Please repeat the records word for word and skip the pictures.
── Data for review
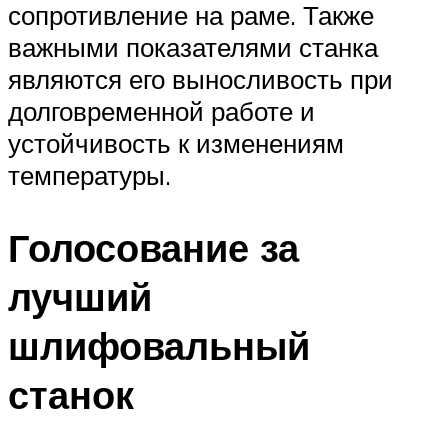
сопротивление на раме. Также
важными показателями станка
являются его выносливость при
долговременной работе и
устойчивость к изменениям
температуры.
Голосование за
лучший
шлифовальный
станок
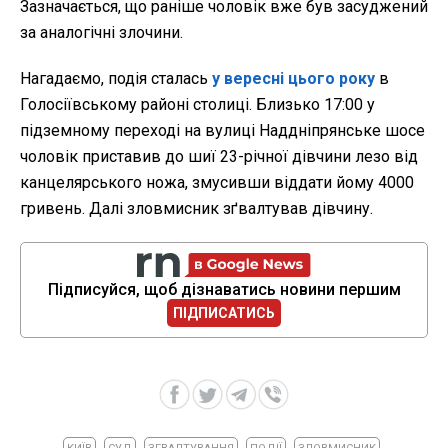
Зазначається, що раніше чоловік вже був засуджений
за аналогічні злочини.
Нагадаємо, подія сталась
у вересні цього року
в
Голосіївському районі столиці. Близько 17:00 у
підземному переході на вулиці Наддніпрянське шосе
чоловік приставив до шиї 23-річної дівчини лезо від
канцелярського ножа, змусивши віддати йому 4000
гривень. Далі зловмисник зґвалтував дівчину.
Підписуйся, щоб дізнаватись новини першим
ПІДПИСАТИСЬ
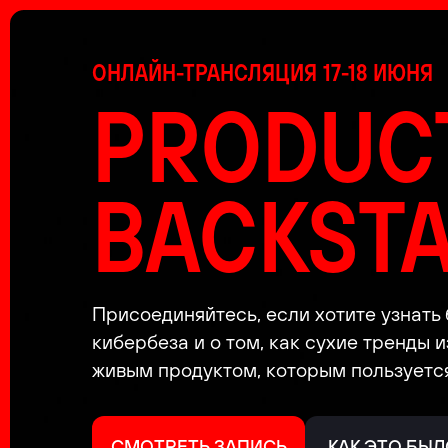
ОНЛАЙН-ТРАНСЛЯЦИЯ 17-18 ИЮНЯ
PRODUC
BACKST
Присоединяйтесь, если хотите узнать
кибербеза и о том, как сухие тренды и
живым продуктом, которым пользуется
СМОТРЕТЬ ЗАПИСЬ
КАК ЭТО БЫЛ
────
* **Result of the exercise**
сопротивление на раме. Также
важными показателями станка
являются его выносливость при
долговременной работе и
устойчивость к изменениям
температуры.
Голосование за
лучший
шлифовальный
станок
Зазначається, що раніше чоловік вже був засуджений
за аналогічні злочини.
Нагадаємо, подія сталась
у вересні цього року
в
Голосіївському районі столиці. Близько 17:00 у
підземному переході на вулиці Наддніпрянське шосе
чоловік приставив до шиї 23-річної дівчини лезо від
канцелярського ножа, змусивши віддати йому 4000
гривень. Далі зловмисник зґвалтував дівчину.
Підписуйся, щоб дізнаватись новини першим
ПІДПИСАТИСЬ
ОНЛАЙН-ТРАНСЛЯЦИЯ 17-18 ИЮНЯ
PRODUC
BACKST
Присоединяйтесь, если хотите узнать
кибербеза и о том, как сухие тренды и
живым продуктом, которым пользуется
СМОТРЕТЬ ЗАПИСЬ
КАК ЭТО БЫЛ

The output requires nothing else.